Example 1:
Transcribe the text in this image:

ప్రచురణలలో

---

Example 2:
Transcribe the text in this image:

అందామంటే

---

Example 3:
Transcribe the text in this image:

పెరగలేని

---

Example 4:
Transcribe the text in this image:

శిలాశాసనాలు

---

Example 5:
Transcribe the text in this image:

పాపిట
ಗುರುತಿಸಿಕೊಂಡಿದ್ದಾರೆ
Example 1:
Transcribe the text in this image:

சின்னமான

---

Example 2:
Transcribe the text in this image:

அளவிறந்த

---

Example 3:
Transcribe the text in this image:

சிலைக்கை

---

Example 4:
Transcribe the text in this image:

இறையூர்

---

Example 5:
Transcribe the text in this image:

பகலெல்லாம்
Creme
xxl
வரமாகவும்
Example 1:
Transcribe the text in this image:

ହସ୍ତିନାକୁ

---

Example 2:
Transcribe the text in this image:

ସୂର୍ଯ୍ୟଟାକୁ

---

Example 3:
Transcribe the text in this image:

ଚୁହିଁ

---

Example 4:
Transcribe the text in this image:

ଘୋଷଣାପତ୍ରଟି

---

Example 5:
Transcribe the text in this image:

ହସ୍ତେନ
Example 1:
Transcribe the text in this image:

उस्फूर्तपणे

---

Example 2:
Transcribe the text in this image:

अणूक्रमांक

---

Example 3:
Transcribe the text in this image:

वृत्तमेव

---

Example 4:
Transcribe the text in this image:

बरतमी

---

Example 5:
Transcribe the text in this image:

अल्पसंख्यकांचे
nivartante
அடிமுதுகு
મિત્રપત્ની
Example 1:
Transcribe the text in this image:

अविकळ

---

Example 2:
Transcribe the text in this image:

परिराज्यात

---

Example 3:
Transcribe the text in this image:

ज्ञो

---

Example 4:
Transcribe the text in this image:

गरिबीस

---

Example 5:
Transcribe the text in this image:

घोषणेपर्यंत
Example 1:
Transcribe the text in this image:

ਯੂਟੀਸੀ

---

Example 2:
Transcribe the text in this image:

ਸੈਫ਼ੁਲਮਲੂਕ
#####
## Do this
Copy every line of the data above without changing a single character.

## Finished task
Example 1:
Transcribe the text in this image:

ప్రచురణలలో

---

Example 2:
Transcribe the text in this image:

అందామంటే

---

Example 3:
Transcribe the text in this image:

పెరగలేని

---

Example 4:
Transcribe the text in this image:

శిలాశాసనాలు

---

Example 5:
Transcribe the text in this image:

పాపిట
ಗುರುತಿಸಿಕೊಂಡಿದ್ದಾರೆ
Example 1:
Transcribe the text in this image:

சின்னமான

---

Example 2:
Transcribe the text in this image:

அளவிறந்த

---

Example 3:
Transcribe the text in this image:

சிலைக்கை

---

Example 4:
Transcribe the text in this image:

இறையூர்

---

Example 5:
Transcribe the text in this image:

பகலெல்லாம்
Creme
xxl
வரமாகவும்
Example 1:
Transcribe the text in this image:

ହସ୍ତିନାକୁ

---

Example 2:
Transcribe the text in this image:

ସୂର୍ଯ୍ୟଟାକୁ

---

Example 3:
Transcribe the text in this image:

ଚୁହିଁ

---

Example 4:
Transcribe the text in this image:

ଘୋଷଣାପତ୍ରଟି

---

Example 5:
Transcribe the text in this image:

ହସ୍ତେନ
Example 1:
Transcribe the text in this image:

उस्फूर्तपणे

---

Example 2:
Transcribe the text in this image:

अणूक्रमांक

---

Example 3:
Transcribe the text in this image:

वृत्तमेव

---

Example 4:
Transcribe the text in this image:

बरतमी

---

Example 5:
Transcribe the text in this image:

अल्पसंख्यकांचे
nivartante
அடிமுதுகு
મિત્રપત્ની
Example 1:
Transcribe the text in this image:

अविकळ

---

Example 2:
Transcribe the text in this image:

परिराज्यात

---

Example 3:
Transcribe the text in this image:

ज्ञो

---

Example 4:
Transcribe the text in this image:

गरिबीस

---

Example 5:
Transcribe the text in this image:

घोषणेपर्यंत
Example 1:
Transcribe the text in this image:

ਯੂਟੀਸੀ

---

Example 2:
Transcribe the text in this image:

ਸੈਫ਼ੁਲਮਲੂਕ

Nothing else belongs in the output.